** Records provided follows **

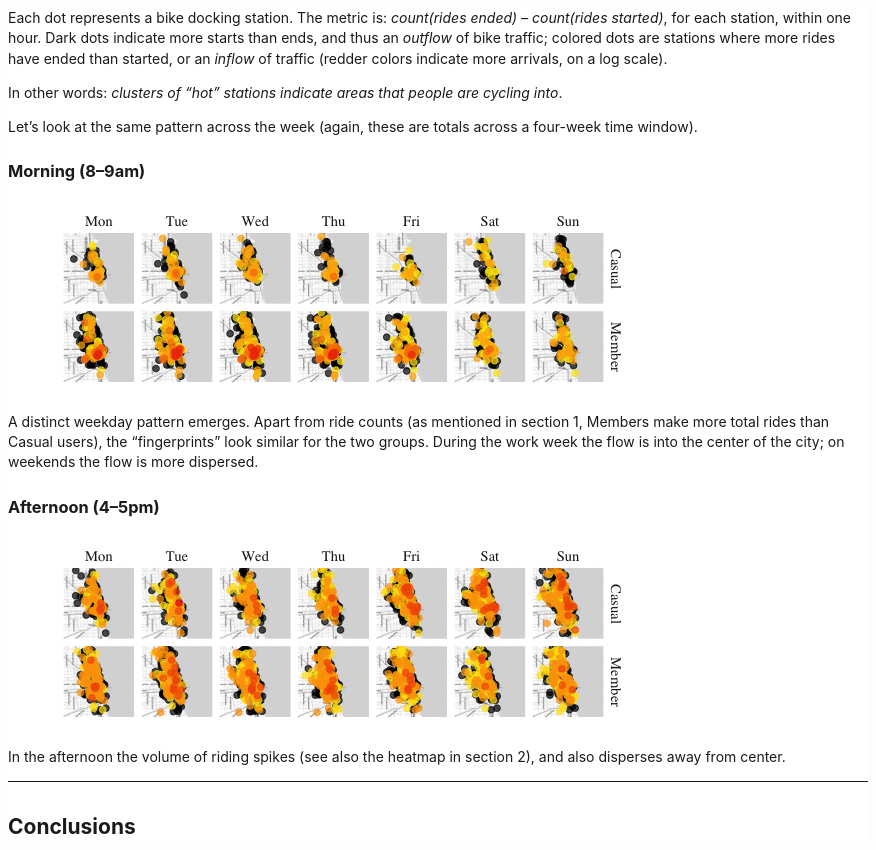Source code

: Each dot represents a bike docking station. The metric is: *count(rides
ended) – count(rides started)*, for each station, within one hour. Dark
dots indicate more starts than ends, and thus an *outflow* of bike
traffic; colored dots are stations where more rides have ended than
started, or an *inflow* of traffic (redder colors indicate more
arrivals, on a log scale).

In other words: *clusters of “hot” stations indicate areas that people
are cycling into*.

Let’s look at the same pattern across the week (again, these are totals
across a four-week time window).

### Morning (8–9am)

![](cyclistic_files/figure-gfm/unnamed-chunk-11-1.png)

A distinct weekday pattern emerges. Apart from ride counts (as mentioned
in section 1, Members make more total rides than Casual users), the
“fingerprints” look similar for the two groups. During the work week the
flow is into the center of the city; on weekends the flow is more
dispersed.

### Afternoon (4–5pm)

![](cyclistic_files/figure-gfm/unnamed-chunk-12-1.png)

In the afternoon the volume of riding spikes (see also the heatmap in
section 2), and also disperses away from center.

------------------------------------------------------------------------

## Conclusions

** End of Records provided **

> **The problem**
Using the entries shown above, reproduce verbatim the lines from the line bearing "In other words: *clusters" to the line bearing "flow is into", inclusive.

> **The answer**
In other words: *clusters of “hot” stations indicate areas that people
are cycling into*.

Let’s look at the same pattern across the week (again, these are totals
across a four-week time window).

### Morning (8–9am)

![](cyclistic_files/figure-gfm/unnamed-chunk-11-1.png)

A distinct weekday pattern emerges. Apart from ride counts (as mentioned
in section 1, Members make more total rides than Casual users), the
“fingerprints” look similar for the two groups. During the work week the
flow is into the center of the city; on weekends the flow is more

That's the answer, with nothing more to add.